*Text block:*
════

However, I shall endeavour to keep the tone upbeat, crying into the keyboard is never helpful. Unless we're talking about my keyboard, of course, which is used for hours each day by an 11 year old boy. Tears are the least of it's problems. Getting the space bar to spring back up after pressing is not.

So, where were we? I'm actually going to press pause on the history lessons today as I need to vent. I have been on my low fat diet two weeks tomorrow and I can happily report a marked improvement in the distance I can go from the bathroom, at least. However, I am just not getting anywhere on the energy front. I have found a great site on the interweb that helps me to track everything I eat and tells me how I am doing in fat and energy levels. Hence the aforementioned envelope. Yesterday we made homemade pizza and while my daughter diligently chopped and sprinkled I was hunched over the counter with all the packaging trying to work out if I could actually let any of it pass my lips. So, if 100g of the dough has 5.1g of fat, there is 550g in the package. We used about 2/3, so divide that by 2 then times by 3. If we call a portion of pizza a quarter then divide the answer by 4. That makes 4.7g of fat. The sauce; we've used about 1/4 of the bottle, but that's for two pizzas, so divide that by 2, then 4 for the portion..... where's the calculator? 15 minutes later I have worked out that I can have 1/8 of the pizza.

The site that I am using gives me a goal to aim for - it is mainly interested in kilojoules of energy, and it would like me to enter my excercise also. I have ignored that bit. Right at this moment excercise scares me, so I am just avoiding the subject until I have some sort of organisation in the diet area. According to the site, I am supposed to be getting 7,539kJ energy a day. I started tracking on the 1st Feb. the 1st I managed 2,766kJ, but that's all right because I was still on my four day detox. However, the days that followed I managed 4,941; 7,006; 6,590; 9,266; 6,900; 5,055; 8,616; 5,133. After checking out the first week, I realised that the only day that I hit the target was the day that I poured the wrong milk on my breakfast cereal and had a cup of whole instead of skimmed. I had, however, kept the fat down. I was averaging 8.5g a day. Hmm, I think, I need to up that to the 20g I am allowed. The whole milk day I upped it, and hit the target.

════

*Data lines:*
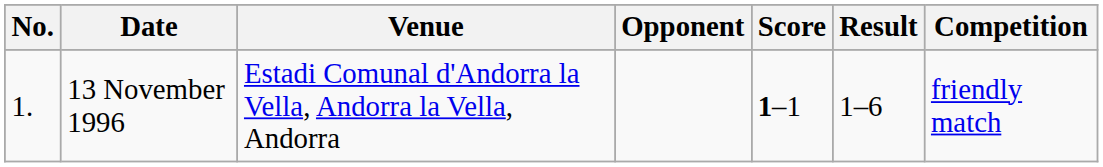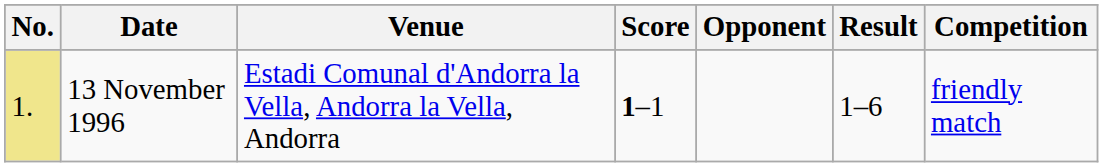columns swapped: Opponent <-> Score
13 November 1996 | No.: no background -> khaki background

════

*Exercise objective:*
Please print the part of the diet text between "However, I shall" and "pressing is not.", inclusive, word for word.

*Answer to the task:*
However, I shall endeavour to keep the tone upbeat, crying into the keyboard is never helpful. Unless we're talking about my keyboard, of course, which is used for hours each day by an 11 year old boy. Tears are the least of it's problems. Getting the space bar to spring back up after pressing is not.